Pointer from Tyler Cowen. Jordan Weissmann also has coverage.
The goal seems to be to compete with Harvard in terms of arrogance and exclusivity. Is there really a market for a college that tries to make people feel even more smug than Harvard alumni? And is it really possible for a new entrant to capture that market?
READER COMMENTS
Steve Sailer
Apr 9 2012 at 7:16pm
“Is there really a market for a college that tries to make people feel even more smug than Harvard alumni?”
Yes.
And is it really possible for a new entrant to capture that market?
No.
Xerographica
Apr 9 2012 at 9:55pm
Your title makes me laugh! I can imagine that if back in the day a friend had told me about his plan to sell rocks as pets my response might have been, “I doubt the business model”.
Speaking of pets and business models…what about that pooping dog toy? What did that guy’s friends tell him? Maybe they said, “I doubt the business model.”
Out of curiosity…I wonder how many of you have seen the South Park episode on smugness…
http://en.wikipedia.org/wiki/Smug_Alert!
Mike
Apr 9 2012 at 11:12pm
I’m with Steve.
There is a huge market for education offered at the substantially reduced prices internet technology should allow.
There is not a huge market for an online Ivy.
After reading as many articles as I could find on the funding, I predict this: the business that will emerge will be very different from the one talked about in the last few days.
Steve Sailer
Apr 10 2012 at 2:15am
If they made their “on-line Ivy” incredibly hard to get into, it might work.
It’s like this night club that insisted upon three forms of ID at the front door. They didn’t actually care about your ID, they just wanted to slow down the process so that there would be a long line on the sidewalk, which would convince people driving down the street that this was the coolest place to go.
Replicating that in the higher education sphere doesn’t seem like an impossible challenge for an ace marketer, but nobody has pulled it off in decades.
Hugh
Apr 10 2012 at 10:00am
http://www.guardian.co.uk/education/2011/jun/05/new-college-dawkins-grayling-ferguson
This was a British attempt at something similar in 2011. I haven’t heard much more about it.
The “business model” was to assemble some stars (Dawkins, Grayling, Ferguson, Pinker, …) and hope that students will pay big bucks (pounds actually) because of that. I don’t know how much teaching they would actually have done.
For about $199.99 you can get all these gentlemen’s books from Amazon and so save yourself a lot of money.

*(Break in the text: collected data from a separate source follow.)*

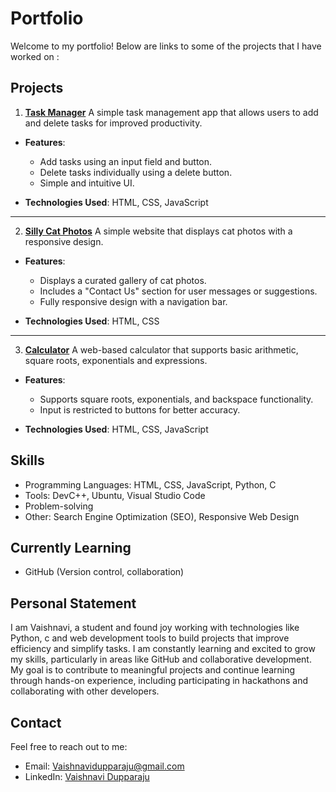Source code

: # Portfolio
Welcome to my portfolio! Below are links to some of the projects that I have worked on :

## Projects
1. [**Task Manager**](https://github.com/vysh0d/Task-Manager)
   A simple task management app that allows users to add and delete tasks for improved productivity.

- **Features**:
  - Add tasks using an input field and button.
  - Delete tasks individually using a delete button.
  - Simple and intuitive UI.

- **Technologies Used**: HTML, CSS, JavaScript
  
---
  
2. [**Silly Cat Photos**](https://github.com/vysh0d/SillyCats)
   A simple website that displays cat photos with a responsive design.
   
- **Features**:
  - Displays a curated gallery of cat photos.
  - Includes a "Contact Us" section for user messages or suggestions.
  - Fully responsive design with a navigation bar.

- **Technologies Used**: HTML, CSS

---
   
3. [**Calculator**](https://github.com/vysh0d/Calculator)
   A web-based calculator that supports basic arithmetic, square roots, exponentials and expressions.

- **Features**:
  - Supports square roots, exponentials, and backspace functionality.
  - Input is restricted to buttons for better accuracy.

- **Technologies Used**: HTML, CSS, JavaScript


## Skills
* Programming Languages: HTML, CSS, JavaScript, Python, C
* Tools: DevC++, Ubuntu, Visual Studio Code
* Problem-solving
* Other: Search Engine Optimization (SEO), Responsive Web Design

## Currently Learning
* GitHub (Version control, collaboration)

## Personal Statement
I am Vaishnavi, a student and found joy working with technologies like Python, c and web development tools to build projects that improve efficiency and simplify tasks. I am constantly learning and excited to grow my skills, particularly in areas like GitHub and collaborative development. My goal is to contribute to meaningful projects and continue learning through hands-on experience, including participating in hackathons and collaborating with other developers. 

## Contact 
Feel free to reach out to me:
* Email: Vaishnavidupparaju@gmail.com
* LinkedIn: [Vaishnavi Dupparaju](https://www.linkedin.com/in/vaishnavi-dupparaju-851903339/) 
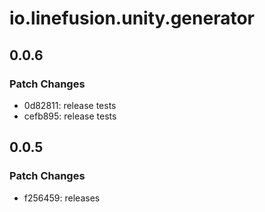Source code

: # io.linefusion.unity.generator

## 0.0.6

### Patch Changes

- 0d82811: release tests
- cefb895: release tests

## 0.0.5

### Patch Changes

- f256459: releases
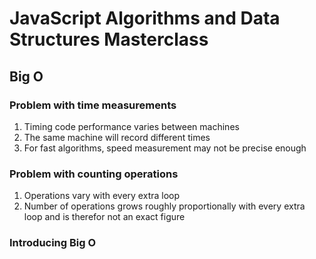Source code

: # JavaScript Algorithms and Data Structures Masterclass

## Big O
### Problem with time measurements
1. Timing code performance varies between machines
2. The same machine will record different times
3. For fast algorithms, speed measurement may not be precise enough

### Problem with counting operations
1. Operations vary with every extra loop
2. Number of operations grows roughly proportionally with every extra loop and is therefor not an exact figure

### Introducing Big O
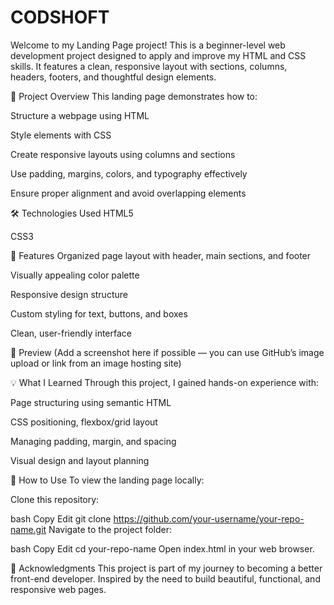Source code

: # CODSHOFT
Welcome to my Landing Page project! This is a beginner-level web development project designed to apply and improve my HTML and CSS skills. It features a clean, responsive layout with sections, columns, headers, footers, and thoughtful design elements.

🚀 Project Overview
This landing page demonstrates how to:

Structure a webpage using HTML

Style elements with CSS

Create responsive layouts using columns and sections

Use padding, margins, colors, and typography effectively

Ensure proper alignment and avoid overlapping elements

🛠️ Technologies Used
HTML5

CSS3

🎨 Features
Organized page layout with header, main sections, and footer

Visually appealing color palette

Responsive design structure

Custom styling for text, buttons, and boxes

Clean, user-friendly interface

📸 Preview
(Add a screenshot here if possible — you can use GitHub’s image upload or link from an image hosting site)

💡 What I Learned
Through this project, I gained hands-on experience with:

Page structuring using semantic HTML

CSS positioning, flexbox/grid layout

Managing padding, margin, and spacing

Visual design and layout planning

📂 How to Use
To view the landing page locally:

Clone this repository:

bash
Copy
Edit
git clone https://github.com/your-username/your-repo-name.git
Navigate to the project folder:

bash
Copy
Edit
cd your-repo-name
Open index.html in your web browser.

🙌 Acknowledgments
This project is part of my journey to becoming a better front-end developer. Inspired by the need to build beautiful, functional, and responsive web pages.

But maybe that’s just my British cynicism shining through.
Keith Beacham
Apr 12 2012 at 7:57am
Arnold,
Would you mind elaborating on this subject. My opinion is that the intangibles that make a learning institution elite are so significant as to make their capture in a business plan impossible.
Bill Drissel
Apr 16 2012 at 8:36am
H Ford built cheap cars in hi volume – not gilded coaches with exquisite workmanship for the rich. I think that Udacity and Khan Academy are the wave of the future. I don’t see how their economic advantage can be overcome.
Drudge gets 21 million visits a day. How does this compare with the circulation of any newspaper on earth?